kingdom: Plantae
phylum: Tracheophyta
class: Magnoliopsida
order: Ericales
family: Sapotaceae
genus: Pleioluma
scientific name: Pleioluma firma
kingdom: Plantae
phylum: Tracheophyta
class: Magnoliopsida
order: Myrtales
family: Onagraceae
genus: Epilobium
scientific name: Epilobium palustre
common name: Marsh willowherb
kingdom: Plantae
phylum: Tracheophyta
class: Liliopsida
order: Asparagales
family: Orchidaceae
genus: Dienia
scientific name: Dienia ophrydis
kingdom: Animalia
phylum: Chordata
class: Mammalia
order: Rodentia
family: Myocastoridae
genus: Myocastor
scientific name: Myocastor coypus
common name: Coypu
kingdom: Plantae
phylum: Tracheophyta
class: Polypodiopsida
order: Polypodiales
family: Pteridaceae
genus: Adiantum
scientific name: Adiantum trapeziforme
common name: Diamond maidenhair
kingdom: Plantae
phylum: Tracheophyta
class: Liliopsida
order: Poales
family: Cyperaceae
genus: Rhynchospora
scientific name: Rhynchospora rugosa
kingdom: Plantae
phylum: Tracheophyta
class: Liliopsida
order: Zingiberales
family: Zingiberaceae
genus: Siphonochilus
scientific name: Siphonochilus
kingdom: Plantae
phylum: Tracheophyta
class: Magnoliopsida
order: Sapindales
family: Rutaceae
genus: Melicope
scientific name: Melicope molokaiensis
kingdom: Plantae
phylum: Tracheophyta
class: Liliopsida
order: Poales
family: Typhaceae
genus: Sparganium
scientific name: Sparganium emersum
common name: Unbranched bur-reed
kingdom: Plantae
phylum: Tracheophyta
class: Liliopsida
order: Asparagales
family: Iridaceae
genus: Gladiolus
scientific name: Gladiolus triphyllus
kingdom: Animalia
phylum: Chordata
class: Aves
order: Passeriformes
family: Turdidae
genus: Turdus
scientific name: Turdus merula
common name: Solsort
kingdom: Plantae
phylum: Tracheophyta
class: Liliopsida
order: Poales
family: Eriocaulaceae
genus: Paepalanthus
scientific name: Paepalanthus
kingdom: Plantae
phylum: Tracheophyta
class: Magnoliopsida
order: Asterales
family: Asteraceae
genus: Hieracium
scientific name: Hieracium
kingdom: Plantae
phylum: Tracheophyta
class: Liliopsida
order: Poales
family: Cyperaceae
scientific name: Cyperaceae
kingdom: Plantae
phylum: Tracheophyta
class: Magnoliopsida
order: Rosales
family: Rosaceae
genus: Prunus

· · · ·

- _Directions for this task_
Convert the items, beginning at the line that contains "family: Pteridaceae" and running through the last item, into a two-column CSV with the headers field and value. Each line becomes one row, with each value in its own quoted field and any line breaks replaced by spaces.

- _Reply_
field,value
"family:","Pteridaceae"
"genus:","Adiantum"
"scientific name:","Adiantum trapeziforme"
"common name:","Diamond maidenhair"
"kingdom:","Plantae"
"phylum:","Tracheophyta"
"class:","Liliopsida"
"order:","Poales"
"family:","Cyperaceae"
"genus:","Rhynchospora"
"scientific name:","Rhynchospora rugosa"
"kingdom:","Plantae"
"phylum:","Tracheophyta"
"class:","Liliopsida"
"order:","Zingiberales"
"family:","Zingiberaceae"
"genus:","Siphonochilus"
"scientific name:","Siphonochilus"
"kingdom:","Plantae"
"phylum:","Tracheophyta"
"class:","Magnoliopsida"
"order:","Sapindales"
"family:","Rutaceae"
"genus:","Melicope"
"scientific name:","Melicope molokaiensis"
"kingdom:","Plantae"
"phylum:","Tracheophyta"
"class:","Liliopsida"
"order:","Poales"
"family:","Typhaceae"
"genus:","Sparganium"
"scientific name:","Sparganium emersum"
"common name:","Unbranched bur-reed"
"kingdom:","Plantae"
"phylum:","Tracheophyta"
"class:","Liliopsida"
"order:","Asparagales"
"family:","Iridaceae"
"genus:","Gladiolus"
"scientific name:","Gladiolus triphyllus"
"kingdom:","Animalia"
"phylum:","Chordata"
"class:","Aves"
"order:","Passeriformes"
"family:","Turdidae"
"genus:","Turdus"
"scientific name:","Turdus merula"
"common name:","Solsort"
"kingdom:","Plantae"
"phylum:","Tracheophyta"
"class:","Liliopsida"
"order:","Poales"
"family:","Eriocaulaceae"
"genus:","Paepalanthus"
"scientific name:","Paepalanthus"
"kingdom:","Plantae"
"phylum:","Tracheophyta"
"class:","Magnoliopsida"
"order:","Asterales"
"family:","Asteraceae"
"genus:","Hieracium"
"scientific name:","Hieracium"
"kingdom:","Plantae"
"phylum:","Tracheophyta"
"class:","Liliopsida"
"order:","Poales"
"family:","Cyperaceae"
"scientific name:","Cyperaceae"
"kingdom:","Plantae"
"phylum:","Tracheophyta"
"class:","Magnoliopsida"
"order:","Rosales"
"family:","Rosaceae"
"genus:","Prunus"